Taking a lesson from Mexico
With all the weeping and gnashing of teeth over the treatment of illegal immigrants in this country, no one has yet argued that the conditions under which they are jailed are less than humane.
Perhaps we're just too kind. Maybe we should revisit the quality of the temporary housing illegal immigrants receive at the expense of taxpayers. Just because we educate their children for free, care for their ill for free and employ them off the books to the extent that they can afford to send an estimated $10 billion a year back to their families in Mexico, doesn't mean we have to be particularly accommodating when we incarcerate the ones we actually arrest and are preparing to send back across the border.

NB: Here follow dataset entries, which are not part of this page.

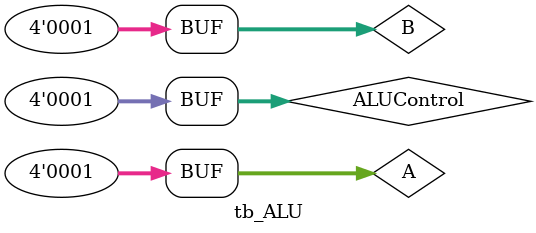
<source format=sv>
module tb_ALU();
	logic [3:0] A, B;
	logic [3:0] ALUControl;
	logic [3:0] flags;
	logic [3:0] RESULT;
	ALU_N_bits#(4) dut(A, B,ALUControl,flags,RESULT);
	
	initial 
		begin  
			A <= 0;
			B <= 0;
			ALUControl <= 0;
			# 10;
		end
	always
		begin
			A <= 4'b0001;
			B <= 4'b0001;
			ALUControl <= 4'b0;
			# 10;
			A <= 4'b1111;
			B <= 4'b0001;
			ALUControl <= 4'b0;
			# 10;
			A <= 4'b0111;
			B <= 4'b0001;
			ALUControl <= 4'b0;
			# 10;
			A <= 4'b0001;
			B <= 4'b0000;
			ALUControl <= 4'b1;
			# 10;
			A <= 4'b0000;
			B <= 4'b0001;
			ALUControl <= 4'b1;
			# 10;
			A <= 4'b0001;
			B <= 4'b0001;
			ALUControl <= 4'b1;
			# 10;
		
		end

endmodule


</source>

Surely, there must be some substandard lockups somewhere in this country where we could house them.We could crowd them in to the degree that inmates in the nation's "overcrowded" prisons would by comparison be spending their sentences on the wide-open spaces of the Ponderosa. And beds. They don't need no stinkin' beds. Concrete floors would work.The delicious part of this plan is that Mexican officials would understand.
Read the rest of the story here.
Meanwhile the Cubans that caused a disturbance in a Mexican "dentention" center protesting their situation will not be granted asylum, and may be facing criminal charges. Read here (in Spanish).
A final observation are the ages of the 6 Cubans that arrived at Q. Roo. The youngest is 19 and the oldest is 31 years old. That is to say, they were born after 1959, after the triumph of "glorious" revulsion (no misspelling here), which is to say they have very little experience about of any other type system, but the human soul yearns to breathe the air of a free destiny. That is why there is only one direction for the rafters, away from 47 years of darkness and hopelessness.